• **DATA EXCERPTS**
····················
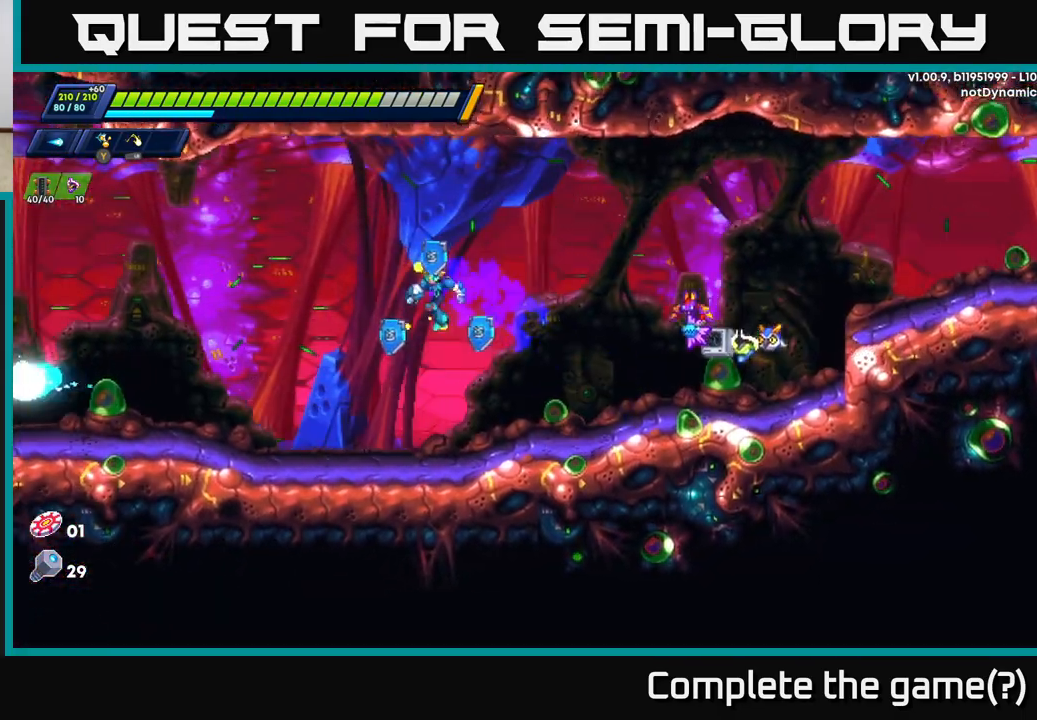
{"buttons": ["R2"], "left_stick": "left", "right_stick": "center", "events": [[133, "R2", "up"], [350, "R2", "down"]]}
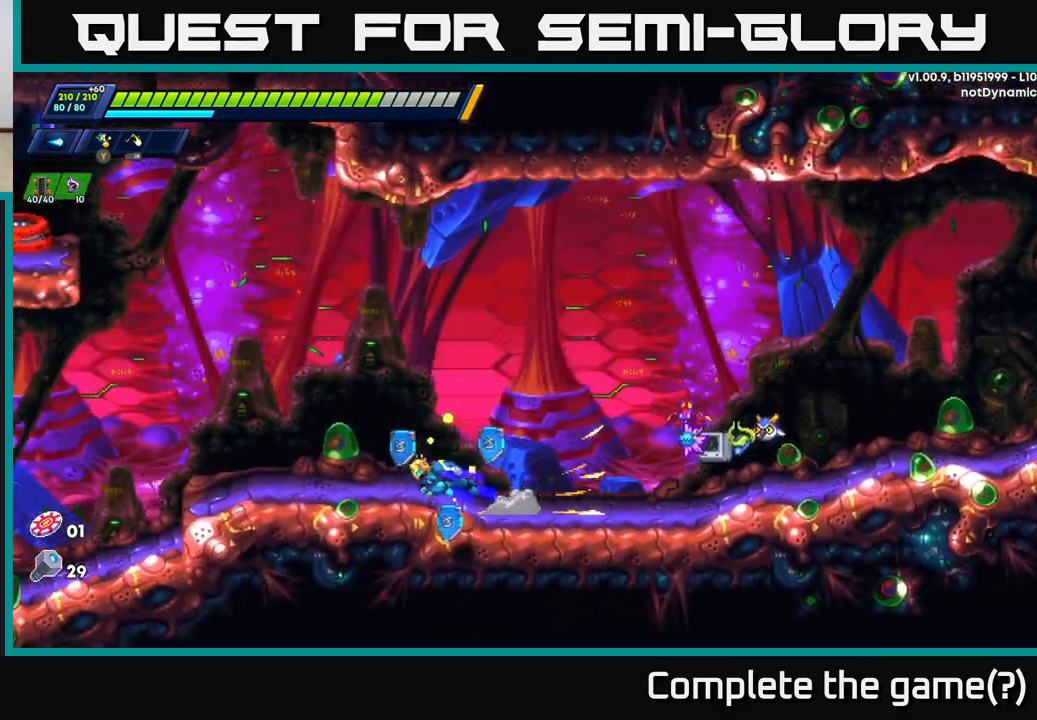
{"buttons": ["A", "R2"], "left_stick": "left", "right_stick": "center", "events": [[133, "R2", "up"], [217, "R2", "down"], [417, "A", "down"]]}
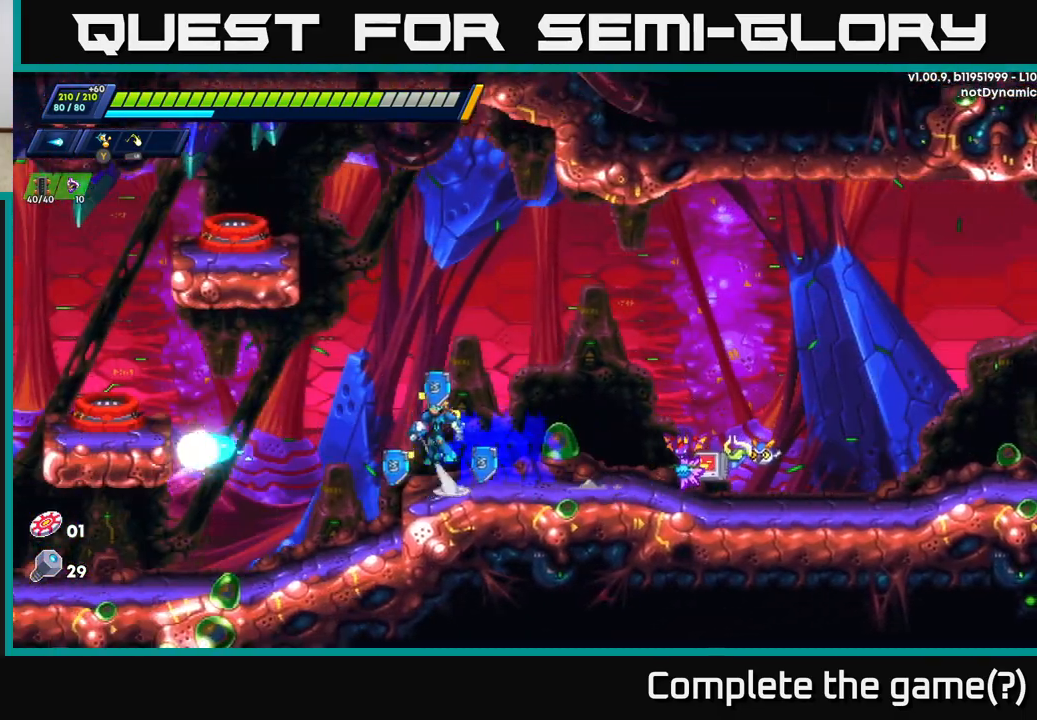
{"buttons": ["A", "R2"], "left_stick": "left", "right_stick": "center", "events": [[200, "A", "up"], [367, "A", "down"]]}
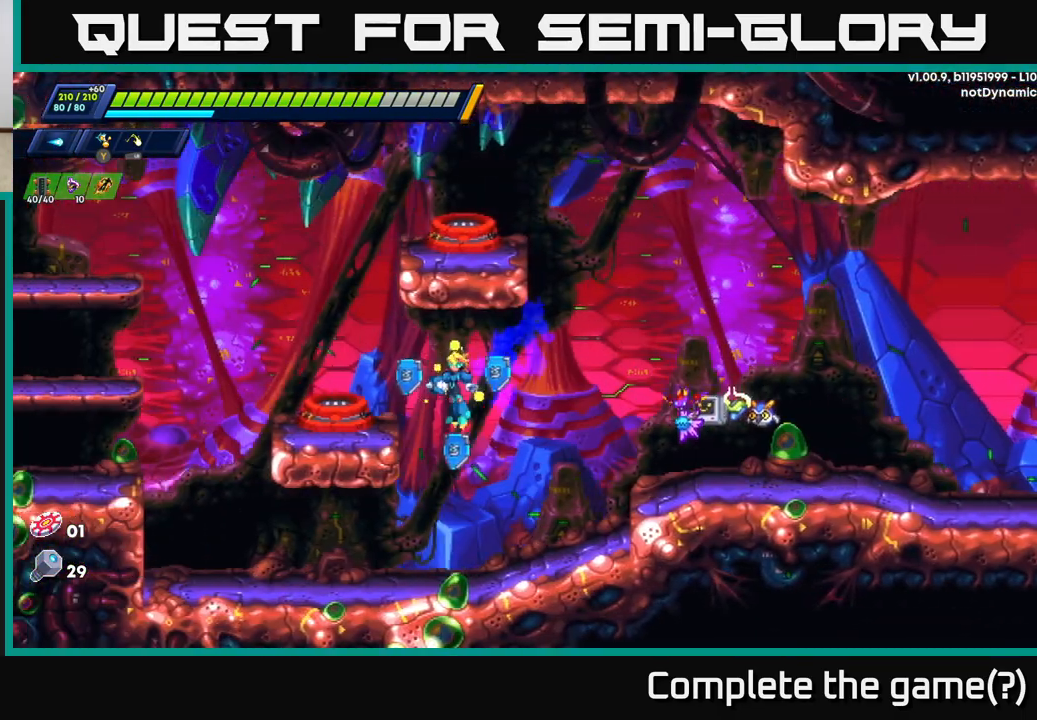
{"buttons": [], "left_stick": "left", "right_stick": "center", "events": [[50, "A", "up"], [100, "R2", "up"], [200, "A", "down"], [333, "A", "up"]]}
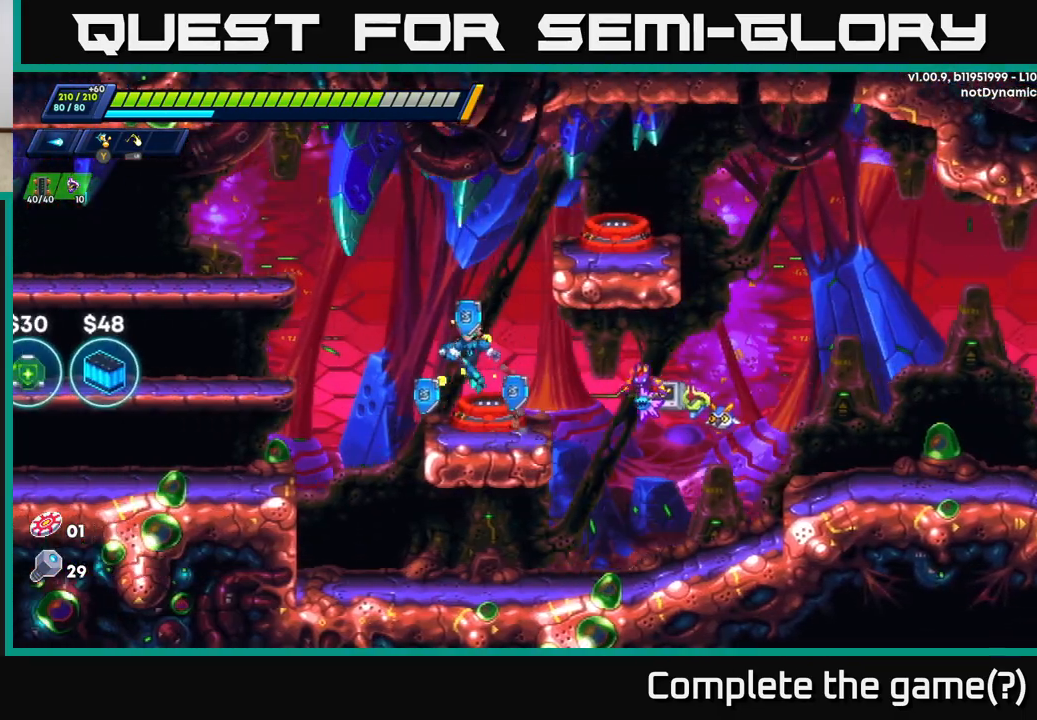
{"buttons": ["R2"], "left_stick": "left", "right_stick": "center", "events": [[33, "left_stick", "center"], [100, "left_stick", "left"], [150, "R2", "down"], [233, "A", "down"], [433, "A", "up"]]}
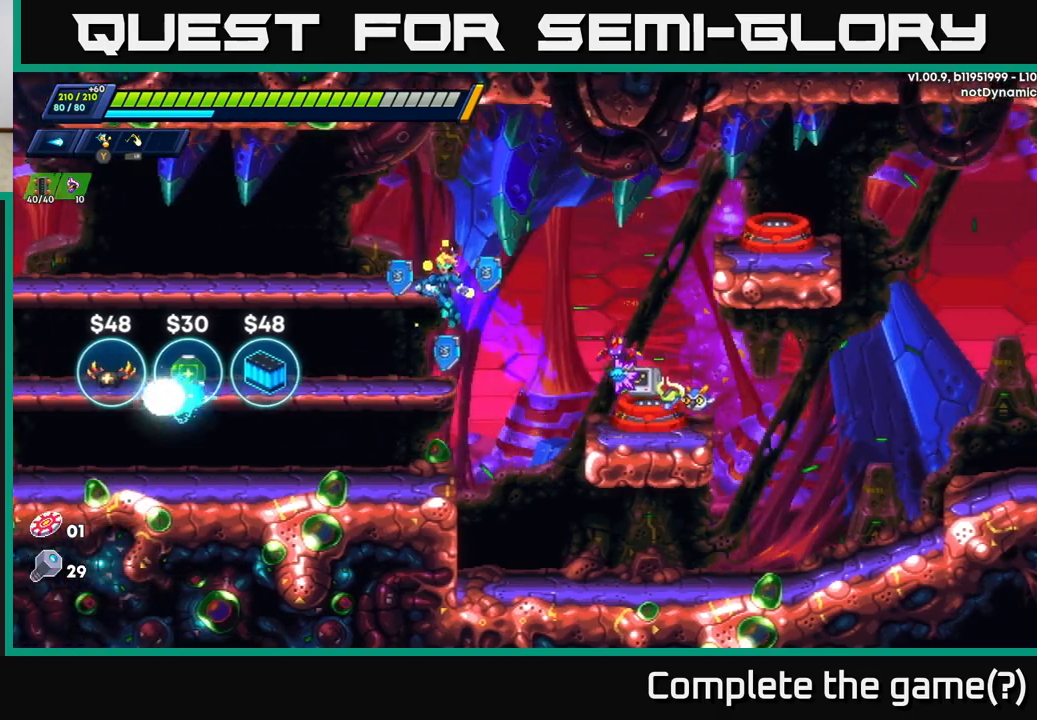
{"buttons": [], "left_stick": "left", "right_stick": "center", "events": [[433, "R2", "up"]]}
····················
• **ACTIVITY**
Before writing out the material above, please remove its pictures; everything else stays exact.

• **ANSWER TO THE PROBLEM**
{"buttons": ["R2"], "left_stick": "left", "right_stick": "center", "events": [[133, "R2", "up"], [350, "R2", "down"]]}
{"buttons": ["A", "R2"], "left_stick": "left", "right_stick": "center", "events": [[133, "R2", "up"], [217, "R2", "down"], [417, "A", "down"]]}
{"buttons": ["A", "R2"], "left_stick": "left", "right_stick": "center", "events": [[200, "A", "up"], [367, "A", "down"]]}
{"buttons": [], "left_stick": "left", "right_stick": "center", "events": [[50, "A", "up"], [100, "R2", "up"], [200, "A", "down"], [333, "A", "up"]]}
{"buttons": ["R2"], "left_stick": "left", "right_stick": "center", "events": [[33, "left_stick", "center"], [100, "left_stick", "left"], [150, "R2", "down"], [233, "A", "down"], [433, "A", "up"]]}
{"buttons": [], "left_stick": "left", "right_stick": "center", "events": [[433, "R2", "up"]]}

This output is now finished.